Exercise objective>
Put every line of the material below into a numbered list, skipping any blank lines.

A block of data>
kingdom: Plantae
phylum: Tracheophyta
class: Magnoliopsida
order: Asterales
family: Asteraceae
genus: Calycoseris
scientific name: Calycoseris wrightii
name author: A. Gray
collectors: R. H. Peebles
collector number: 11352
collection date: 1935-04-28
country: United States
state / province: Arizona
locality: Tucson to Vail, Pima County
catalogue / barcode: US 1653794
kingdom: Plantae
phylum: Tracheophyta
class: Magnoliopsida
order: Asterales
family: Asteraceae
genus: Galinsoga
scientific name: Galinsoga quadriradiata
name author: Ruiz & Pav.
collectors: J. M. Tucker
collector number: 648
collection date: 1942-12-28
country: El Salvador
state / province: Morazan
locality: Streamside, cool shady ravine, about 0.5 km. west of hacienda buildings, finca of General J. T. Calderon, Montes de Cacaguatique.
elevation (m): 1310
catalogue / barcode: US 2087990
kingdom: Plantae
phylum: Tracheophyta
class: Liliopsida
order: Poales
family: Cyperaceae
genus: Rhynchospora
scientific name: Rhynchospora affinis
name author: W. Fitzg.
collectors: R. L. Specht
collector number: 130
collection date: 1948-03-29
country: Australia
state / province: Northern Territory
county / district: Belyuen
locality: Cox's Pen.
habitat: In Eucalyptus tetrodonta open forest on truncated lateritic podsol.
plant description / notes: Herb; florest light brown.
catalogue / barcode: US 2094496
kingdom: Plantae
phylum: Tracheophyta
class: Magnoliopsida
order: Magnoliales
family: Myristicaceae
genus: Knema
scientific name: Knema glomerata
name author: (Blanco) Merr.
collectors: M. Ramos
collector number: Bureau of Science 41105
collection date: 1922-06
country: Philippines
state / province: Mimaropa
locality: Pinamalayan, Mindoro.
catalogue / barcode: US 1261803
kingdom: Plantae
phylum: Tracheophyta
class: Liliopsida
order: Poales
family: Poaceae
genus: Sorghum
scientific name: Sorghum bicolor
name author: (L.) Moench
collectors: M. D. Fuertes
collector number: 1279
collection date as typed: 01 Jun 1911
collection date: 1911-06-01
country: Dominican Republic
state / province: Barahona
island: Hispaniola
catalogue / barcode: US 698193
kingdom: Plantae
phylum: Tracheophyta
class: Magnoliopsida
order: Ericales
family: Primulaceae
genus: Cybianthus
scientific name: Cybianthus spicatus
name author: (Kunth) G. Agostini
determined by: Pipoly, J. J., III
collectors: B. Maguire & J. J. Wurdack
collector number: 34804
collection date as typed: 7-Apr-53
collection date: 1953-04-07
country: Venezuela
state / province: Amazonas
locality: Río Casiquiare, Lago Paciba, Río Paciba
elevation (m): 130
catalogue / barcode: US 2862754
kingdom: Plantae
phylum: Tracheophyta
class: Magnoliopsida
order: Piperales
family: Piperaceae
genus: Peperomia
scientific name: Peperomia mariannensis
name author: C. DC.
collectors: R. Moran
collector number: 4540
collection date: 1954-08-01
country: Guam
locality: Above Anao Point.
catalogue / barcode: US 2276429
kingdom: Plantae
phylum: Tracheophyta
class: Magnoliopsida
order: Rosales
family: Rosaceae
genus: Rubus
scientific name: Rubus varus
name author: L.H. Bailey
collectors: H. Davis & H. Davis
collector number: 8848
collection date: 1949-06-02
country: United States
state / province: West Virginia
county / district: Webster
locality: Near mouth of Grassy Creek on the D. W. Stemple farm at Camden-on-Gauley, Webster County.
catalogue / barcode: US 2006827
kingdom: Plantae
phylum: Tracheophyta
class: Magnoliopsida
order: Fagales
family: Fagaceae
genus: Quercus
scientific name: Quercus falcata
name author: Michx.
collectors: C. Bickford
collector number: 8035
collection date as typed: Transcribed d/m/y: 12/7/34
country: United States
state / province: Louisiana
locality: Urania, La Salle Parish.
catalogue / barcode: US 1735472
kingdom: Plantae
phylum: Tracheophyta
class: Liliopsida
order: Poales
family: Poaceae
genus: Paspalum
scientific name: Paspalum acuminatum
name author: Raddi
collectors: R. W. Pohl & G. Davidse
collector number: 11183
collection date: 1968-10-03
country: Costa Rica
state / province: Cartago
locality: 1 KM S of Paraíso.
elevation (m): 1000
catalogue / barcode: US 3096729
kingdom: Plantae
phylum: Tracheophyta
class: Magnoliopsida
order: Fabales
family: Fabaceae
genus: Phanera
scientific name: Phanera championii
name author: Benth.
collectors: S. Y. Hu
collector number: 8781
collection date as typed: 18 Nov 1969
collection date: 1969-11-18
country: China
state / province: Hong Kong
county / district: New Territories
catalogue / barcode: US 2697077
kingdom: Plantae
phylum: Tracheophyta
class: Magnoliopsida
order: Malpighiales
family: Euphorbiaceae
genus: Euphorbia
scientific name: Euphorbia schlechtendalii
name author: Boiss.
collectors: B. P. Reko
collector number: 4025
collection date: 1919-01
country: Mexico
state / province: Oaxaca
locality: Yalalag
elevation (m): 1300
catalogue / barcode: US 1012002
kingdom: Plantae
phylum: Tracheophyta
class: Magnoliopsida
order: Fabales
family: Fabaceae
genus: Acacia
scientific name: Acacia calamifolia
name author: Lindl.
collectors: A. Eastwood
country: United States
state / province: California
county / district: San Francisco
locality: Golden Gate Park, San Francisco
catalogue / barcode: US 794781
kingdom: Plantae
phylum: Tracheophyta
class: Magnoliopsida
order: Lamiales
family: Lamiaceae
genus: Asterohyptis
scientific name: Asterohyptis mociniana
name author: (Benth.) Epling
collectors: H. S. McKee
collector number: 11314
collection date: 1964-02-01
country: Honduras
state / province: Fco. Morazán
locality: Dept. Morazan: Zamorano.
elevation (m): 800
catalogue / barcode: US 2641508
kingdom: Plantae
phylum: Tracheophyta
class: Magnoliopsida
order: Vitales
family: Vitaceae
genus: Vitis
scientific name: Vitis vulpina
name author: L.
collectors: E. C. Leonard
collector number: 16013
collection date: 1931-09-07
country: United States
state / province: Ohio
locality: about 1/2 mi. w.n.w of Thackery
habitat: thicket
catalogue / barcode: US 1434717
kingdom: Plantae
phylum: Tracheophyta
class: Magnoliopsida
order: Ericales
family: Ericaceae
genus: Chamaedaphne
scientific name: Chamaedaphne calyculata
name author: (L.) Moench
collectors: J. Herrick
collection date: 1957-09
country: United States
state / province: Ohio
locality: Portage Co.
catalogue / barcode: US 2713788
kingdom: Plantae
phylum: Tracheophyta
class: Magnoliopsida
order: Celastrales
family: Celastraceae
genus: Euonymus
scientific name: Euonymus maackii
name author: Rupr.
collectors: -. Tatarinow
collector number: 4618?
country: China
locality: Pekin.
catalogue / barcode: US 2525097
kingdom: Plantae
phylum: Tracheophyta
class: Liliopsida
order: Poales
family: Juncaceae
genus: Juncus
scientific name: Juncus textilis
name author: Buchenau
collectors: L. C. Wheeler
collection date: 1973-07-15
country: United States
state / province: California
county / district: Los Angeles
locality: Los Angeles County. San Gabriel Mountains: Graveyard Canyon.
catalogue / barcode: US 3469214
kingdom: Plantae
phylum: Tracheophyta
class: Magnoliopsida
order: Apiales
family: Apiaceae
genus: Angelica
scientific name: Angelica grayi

Reply to the task>
1. kingdom: Plantae
2. phylum: Tracheophyta
3. class: Magnoliopsida
4. order: Asterales
5. family: Asteraceae
6. genus: Calycoseris
7. scientific name: Calycoseris wrightii
8. name author: A. Gray
9. collectors: R. H. Peebles
10. collector number: 11352
11. collection date: 1935-04-28
12. country: United States
13. state / province: Arizona
14. locality: Tucson to Vail, Pima County
15. catalogue / barcode: US 1653794
16. kingdom: Plantae
17. phylum: Tracheophyta
18. class: Magnoliopsida
19. order: Asterales
20. family: Asteraceae
21. genus: Galinsoga
22. scientific name: Galinsoga quadriradiata
23. name author: Ruiz & Pav.
24. collectors: J. M. Tucker
25. collector number: 648
26. collection date: 1942-12-28
27. country: El Salvador
28. state / province: Morazan
29. locality: Streamside, cool shady ravine, about 0.5 km. west of hacienda buildings, finca of General J. T. Calderon, Montes de Cacaguatique.
30. elevation (m): 1310
31. catalogue / barcode: US 2087990
32. kingdom: Plantae
33. phylum: Tracheophyta
34. class: Liliopsida
35. order: Poales
36. family: Cyperaceae
37. genus: Rhynchospora
38. scientific name: Rhynchospora affinis
39. name author: W. Fitzg.
40. collectors: R. L. Specht
41. collector number: 130
42. collection date: 1948-03-29
43. country: Australia
44. state / province: Northern Territory
45. county / district: Belyuen
46. locality: Cox's Pen.
47. habitat: In Eucalyptus tetrodonta open forest on truncated lateritic podsol.
48. plant description / notes: Herb; florest light brown.
49. catalogue / barcode: US 2094496
50. kingdom: Plantae
51. phylum: Tracheophyta
52. class: Magnoliopsida
53. order: Magnoliales
54. family: Myristicaceae
55. genus: Knema
56. scientific name: Knema glomerata
57. name author: (Blanco) Merr.
58. collectors: M. Ramos
59. collector number: Bureau of Science 41105
60. collection date: 1922-06
61. country: Philippines
62. state / province: Mimaropa
63. locality: Pinamalayan, Mindoro.
64. catalogue / barcode: US 1261803
65. kingdom: Plantae
66. phylum: Tracheophyta
67. class: Liliopsida
68. order: Poales
69. family: Poaceae
70. genus: Sorghum
71. scientific name: Sorghum bicolor
72. name author: (L.) Moench
73. collectors: M. D. Fuertes
74. collector number: 1279
75. collection date as typed: 01 Jun 1911
76. collection date: 1911-06-01
77. country: Dominican Republic
78. state / province: Barahona
79. island: Hispaniola
80. catalogue / barcode: US 698193
81. kingdom: Plantae
82. phylum: Tracheophyta
83. class: Magnoliopsida
84. order: Ericales
85. family: Primulaceae
86. genus: Cybianthus
87. scientific name: Cybianthus spicatus
88. name author: (Kunth) G. Agostini
89. determined by: Pipoly, J. J., III
90. collectors: B. Maguire & J. J. Wurdack
91. collector number: 34804
92. collection date as typed: 7-Apr-53
93. collection date: 1953-04-07
94. country: Venezuela
95. state / province: Amazonas
96. locality: Río Casiquiare, Lago Paciba, Río Paciba
97. elevation (m): 130
98. catalogue / barcode: US 2862754
99. kingdom: Plantae
100. phylum: Tracheophyta
101. class: Magnoliopsida
102. order: Piperales
103. family: Piperaceae
104. genus: Peperomia
105. scientific name: Peperomia mariannensis
106. name author: C. DC.
107. collectors: R. Moran
108. collector number: 4540
109. collection date: 1954-08-01
110. country: Guam
111. locality: Above Anao Point.
112. catalogue / barcode: US 2276429
113. kingdom: Plantae
114. phylum: Tracheophyta
115. class: Magnoliopsida
116. order: Rosales
117. family: Rosaceae
118. genus: Rubus
119. scientific name: Rubus varus
120. name author: L.H. Bailey
121. collectors: H. Davis & H. Davis
122. collector number: 8848
123. collection date: 1949-06-02
124. country: United States
125. state / province: West Virginia
126. county / district: Webster
127. locality: Near mouth of Grassy Creek on the D. W. Stemple farm at Camden-on-Gauley, Webster County.
128. catalogue / barcode: US 2006827
129. kingdom: Plantae
130. phylum: Tracheophyta
131. class: Magnoliopsida
132. order: Fagales
133. family: Fagaceae
134. genus: Quercus
135. scientific name: Quercus falcata
136. name author: Michx.
137. collectors: C. Bickford
138. collector number: 8035
139. collection date as typed: Transcribed d/m/y: 12/7/34
140. country: United States
141. state / province: Louisiana
142. locality: Urania, La Salle Parish.
143. catalogue / barcode: US 1735472
144. kingdom: Plantae
145. phylum: Tracheophyta
146. class: Liliopsida
147. order: Poales
148. family: Poaceae
149. genus: Paspalum
150. scientific name: Paspalum acuminatum
151. name author: Raddi
152. collectors: R. W. Pohl & G. Davidse
153. collector number: 11183
154. collection date: 1968-10-03
155. country: Costa Rica
156. state / province: Cartago
157. locality: 1 KM S of Paraíso.
158. elevation (m): 1000
159. catalogue / barcode: US 3096729
160. kingdom: Plantae
161. phylum: Tracheophyta
162. class: Magnoliopsida
163. order: Fabales
164. family: Fabaceae
165. genus: Phanera
166. scientific name: Phanera championii
167. name author: Benth.
168. collectors: S. Y. Hu
169. collector number: 8781
170. collection date as typed: 18 Nov 1969
171. collection date: 1969-11-18
172. country: China
173. state / province: Hong Kong
174. county / district: New Territories
175. catalogue / barcode: US 2697077
176. kingdom: Plantae
177. phylum: Tracheophyta
178. class: Magnoliopsida
179. order: Malpighiales
180. family: Euphorbiaceae
181. genus: Euphorbia
182. scientific name: Euphorbia schlechtendalii
183. name author: Boiss.
184. collectors: B. P. Reko
185. collector number: 4025
186. collection date: 1919-01
187. country: Mexico
188. state / province: Oaxaca
189. locality: Yalalag
190. elevation (m): 1300
191. catalogue / barcode: US 1012002
192. kingdom: Plantae
193. phylum: Tracheophyta
194. class: Magnoliopsida
195. order: Fabales
196. family: Fabaceae
197. genus: Acacia
198. scientific name: Acacia calamifolia
199. name author: Lindl.
200. collectors: A. Eastwood
201. country: United States
202. state / province: California
203. county / district: San Francisco
204. locality: Golden Gate Park, San Francisco
205. catalogue / barcode: US 794781
206. kingdom: Plantae
207. phylum: Tracheophyta
208. class: Magnoliopsida
209. order: Lamiales
210. family: Lamiaceae
211. genus: Asterohyptis
212. scientific name: Asterohyptis mociniana
213. name author: (Benth.) Epling
214. collectors: H. S. McKee
215. collector number: 11314
216. collection date: 1964-02-01
217. country: Honduras
218. state / province: Fco. Morazán
219. locality: Dept. Morazan: Zamorano.
220. elevation (m): 800
221. catalogue / barcode: US 2641508
222. kingdom: Plantae
223. phylum: Tracheophyta
224. class: Magnoliopsida
225. order: Vitales
226. family: Vitaceae
227. genus: Vitis
228. scientific name: Vitis vulpina
229. name author: L.
230. collectors: E. C. Leonard
231. collector number: 16013
232. collection date: 1931-09-07
233. country: United States
234. state / province: Ohio
235. locality: about 1/2 mi. w.n.w of Thackery
236. habitat: thicket
237. catalogue / barcode: US 1434717
238. kingdom: Plantae
239. phylum: Tracheophyta
240. class: Magnoliopsida
241. order: Ericales
242. family: Ericaceae
243. genus: Chamaedaphne
244. scientific name: Chamaedaphne calyculata
245. name author: (L.) Moench
246. collectors: J. Herrick
247. collection date: 1957-09
248. country: United States
249. state / province: Ohio
250. locality: Portage Co.
251. catalogue / barcode: US 2713788
252. kingdom: Plantae
253. phylum: Tracheophyta
254. class: Magnoliopsida
255. order: Celastrales
256. family: Celastraceae
257. genus: Euonymus
258. scientific name: Euonymus maackii
259. name author: Rupr.
260. collectors: -. Tatarinow
261. collector number: 4618?
262. country: China
263. locality: Pekin.
264. catalogue / barcode: US 2525097
265. kingdom: Plantae
266. phylum: Tracheophyta
267. class: Liliopsida
268. order: Poales
269. family: Juncaceae
270. genus: Juncus
271. scientific name: Juncus textilis
272. name author: Buchenau
273. collectors: L. C. Wheeler
274. collection date: 1973-07-15
275. country: United States
276. state / province: California
277. county / district: Los Angeles
278. locality: Los Angeles County. San Gabriel Mountains: Graveyard Canyon.
279. catalogue / barcode: US 3469214
280. kingdom: Plantae
281. phylum: Tracheophyta
282. class: Magnoliopsida
283. order: Apiales
284. family: Apiaceae
285. genus: Angelica
286. scientific name: Angelica grayi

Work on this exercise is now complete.